◆ **Activity 1**: Summarize the text on exhaust-channel sound attenuators in two sentences.
◆ **Activity 2**: From the text on exhaust-channel sound attenuators, list every exhaust-system component that carries a reference numeral, together with its numeral.

At low frequencies, the progressing wave interprets a resistive attenuator
more as a reflection attenuator. Since the channel system is attenuated,
the sound field is arranged such that a node in the sound field is located
at the area transition. Consequently, to obtain a good attenuating effect
at a certain frequency of the sound, a quarter-wave attenuator is thus to
be placed with its orifice in a position which is a quarter of a
wavelength away from the area increase. Between two nodes of a sound of a
certain frequency, the distance is half a wavelength. Midway between these
nodes, that is, at the distance a quarter of a wavelength from the node,
the pressure amplitude is greatest. In this position, the gas molecules
move the least, and here the orifice of a quarter-wave attenuator is
placed. The method described also makes it possible to optimally arrange
the quarter-wave attenuator to an extent coinciding with that of the
channel.
By a suitable combination of reflection attenuators with resistive
attenuation properties and reactive attenuators, experiments have shown
that the sound field in the channel may be controlled and that, by the
choice of location, attenuators with predictable, optimized attenuating
properties may be constructed. When locating a reactive attenuator on
either side of a reflection attenuator, experiments have shown that at low
frequencies, a considerable attenuation effect with a bandwidth
corresponding to a third octave band may be achieved. A third band
comprises one-third of an octave and corresponds to a bandwidth of about
24% of the center frequency.
BRIEF DESCRIPTION OF THE DRAWINGS
The invention will be explained in greater detail by description of an
embodiment with reference to the accompanying drawing, wherein
FIG. 1 shows a transport system composed of resistive and reactive
attenuators according to the invention,
FIG. 2 shows a cross section of a resistive attenuator, and
FIG. 3 shows a cross section of a reactive attenuator.
DESCRIPTION OF THE PREFERRED EMBODIMENT
A transport system according to the invention intended for gaseous medium
is shown in FIG. 1. The transport system shown is an exhaust system for a
diesel engine on a ship. Exhaust gases from an engine (not shown) are
passed through an inlet pipe 1, placed in the lower part of the exhaust
system, via a flue gas cleaning plant 6, to a heat exchanger 2. In this,
part of the surplus heat of the hot gas is taken out for heating water or
oil. The gases are passed from the heat exchanger further through a
sound-reducing part of the exhaust gas channel which comprises a plurality
of reactive sound attenuators 3 and a plurality of resistive reflection
attenuators 4, which comprise some form of sound absorption. In the upper
part of the exhaust system, the exhaust gases are passed through a spark
arrester 5 to an outlet pipe 7 which is connected to an orifice (not
shown) surrounded by a smoke stack (not shown). The gases transported in
the channel are hot and usually have a temperature of about 400.degree. C.
With the gases, minor combustion particles are transported, which, upon
condensation of liquids dissolved in the gas, form acids which may cause
corrosion damage on, among other things, metal.

◆ **Data supplied**:
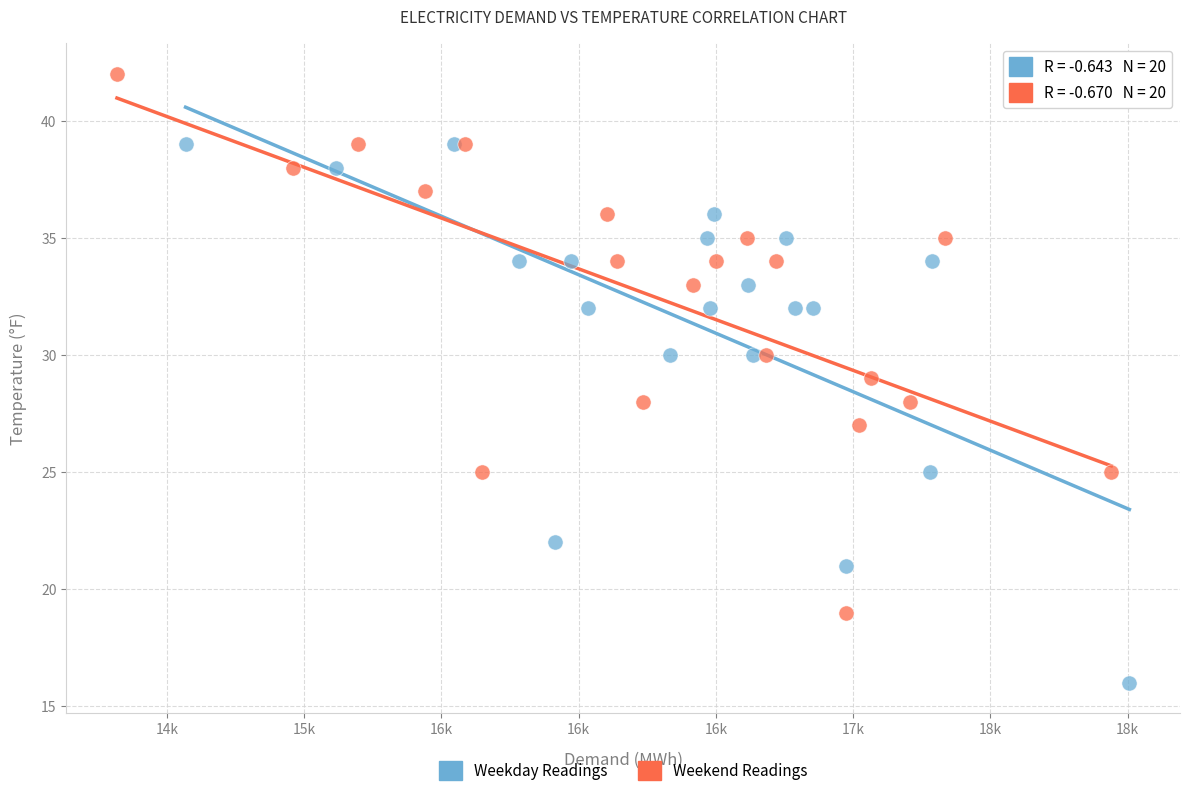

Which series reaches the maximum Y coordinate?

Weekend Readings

--

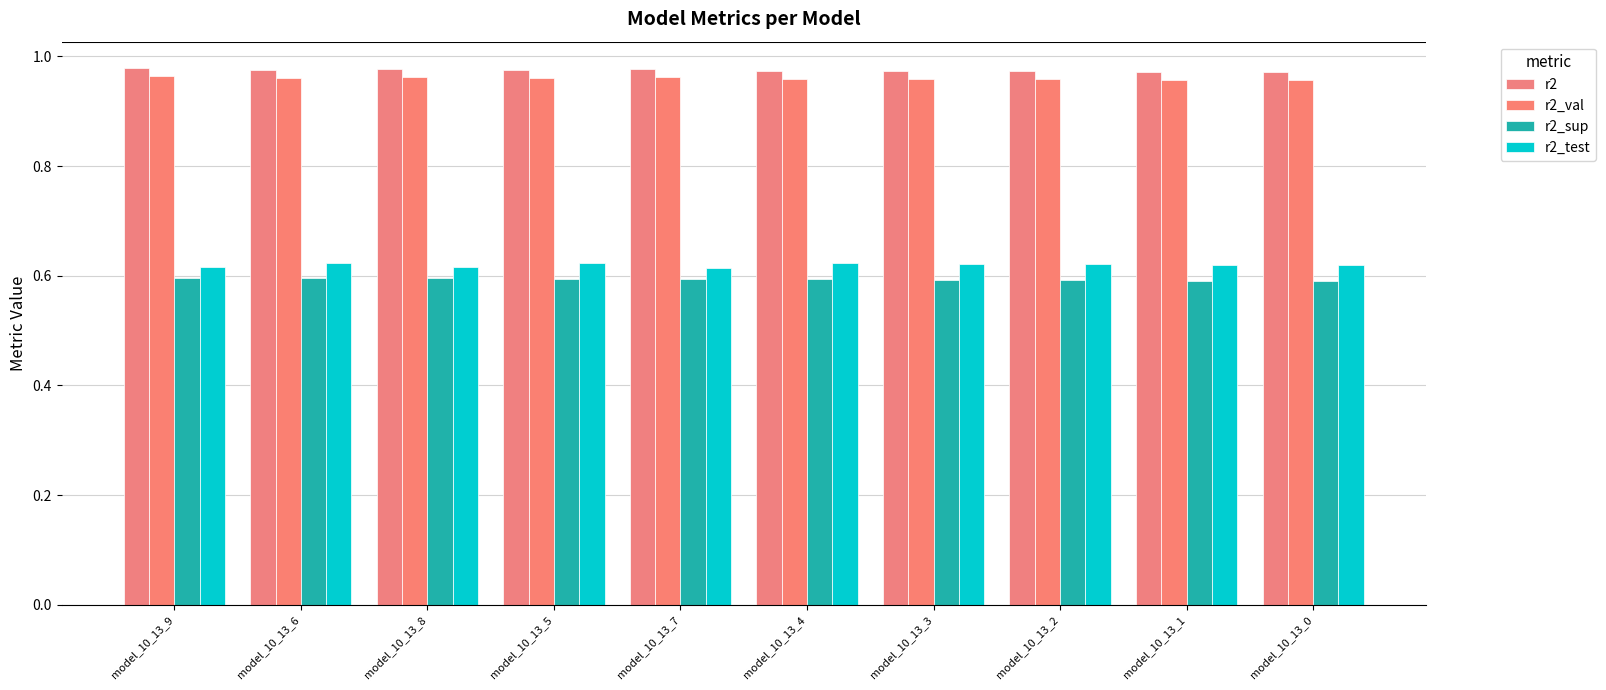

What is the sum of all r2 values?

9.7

◆ **Task answer 1**: A quarter-wave attenuator works best with its orifice a quarter wavelength from an area increase, where the pressure amplitude is greatest. Combining reflection attenuators with reactive attenuators lets the channel's sound field be controlled, giving considerable low-frequency attenuation across a third octave band when reactive attenuators sit on either side of a reflection attenuator, as in the described ship diesel-engine exhaust system, whose gases reach about 400 °C.

◆ **Task answer 2**:
1. Inlet pipe (1)
2. Heat exchanger (2)
3. Reactive sound attenuators (3)
4. Resistive reflection attenuators (4)
5. Spark arrester (5)
6. Flue gas cleaning plant (6)
7. Outlet pipe (7)